Fresh investments can be considered in the units of UTI Dividend Yield Fund. The fund has been amongst the top performing large-cap schemes, thanks to its investments in consistent dividend paying stocks.

It returned an annualised 10.3 per cent and 10.7 per cent, respectively, over the three- and five-year periods. That is nearly three times as good as the return from investing in a portfolio of BSE 100 index stocks.

Suitability

Dividend yield funds typically focus on stocks that combine stable levels of profits with a higher payout compared with other stocks listed in a stock exchange. Such an investment focus is suitable for conservative investors, especially during periods of high volatility in the market.

Stocks under such a portfolio also tend to exhibit reduced volatility compared with the rest in the listed space.

UTI Dividend Yield Fund not only incorporates such characteristics in ample measure but also manages to give better returns.

On a one-year rolling return basis, the fund beat the benchmark 89 per cent of the time in the last four years.

UTI Dividend Yield Fund, however, lost value 39 per cent of the time in the last four years when returns are computed for rolling one-year period. BSE 100 index on the other hand incurred losses on 45 per cent of the time. Hence, the holding period needs to be more than three years for it to deliver good returns.

Investors can also take the SIP (systematic investment plan) route to taking exposure to the fund.

Performance and portfolio

During periods when the market as a whole declined sharply as, for instance, during early 2007, 2008-09 and 2010-11, the fund’s losses were lower than that of its benchmark.

During November 2010-December 2011 period, for instance, the fund lost 22.4 per cent as compared with 30 per cent loss for the index. The fund tends to increase cash and fixed-income securities during market falls.

The flipside to this is that the fund has been slow in catching up with the index during sharp rallies such as the current one where markets rose 20 per cent. The fund, during this period, gained only 14.5 per cent.

The portfolio during the last one-year period had relatively lower weights than the benchmark in pharma, FMCG (which had done well) and higher weights to capital goods and power utilities, which led to lower gains than the benchmark.

Focus on value stocks (consistent dividend players) would not aid the fund during the sharp market rallies, which is typically driven by growth and mid-cap stocks.

The fund increased its exposure to finance companies in the last one year while paring exposure to software, power and gas stocks.
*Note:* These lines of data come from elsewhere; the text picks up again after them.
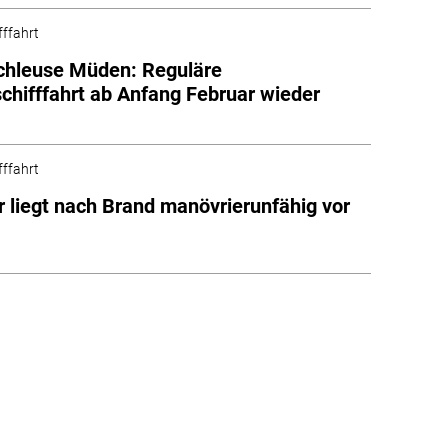
fffahrt
chleuse Müden: Reguläre
chifffahrt ab Anfang Februar wieder
h
fffahrt
r liegt nach Brand manövrierunfähig vor
m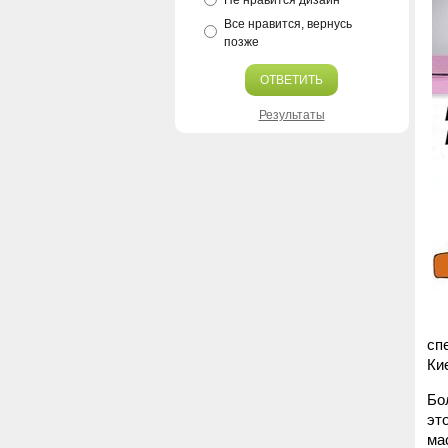
Не нравится дизайн
Все нравится, вернусь
позже
ОТВЕТИТЬ
Результаты
сп
Ки
Бо
эт
ма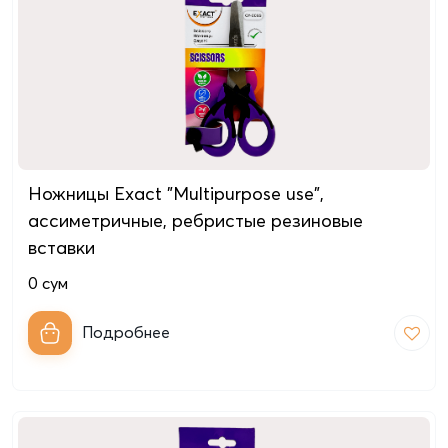
Ножницы Exact "Multipurpose use",
ассиметричные, ребристые резиновые
вставки
0
сум
Подробнее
Taking the opportunity of good valuations, the fund, in August, invested close to 94 per cent of its portfolio in equities — a multi-year high. Cash levels have declined to 2 per cent of the portfolio.

The fund holds more than 50 stocks and the top 5 sectors account for 51 per cent of the portfolio.

UTI Dividend has a low portfolio turnover indicative of its holding of stocks for a longer term. It has increasingly enhanced its focus to large-cap stocks with mid- and small-cap stocks (less than Rs 7,500 crore market capitalisation) currently accounting for only 10 per cent of the portfolio. The NAV of the fund is Rs 32.20.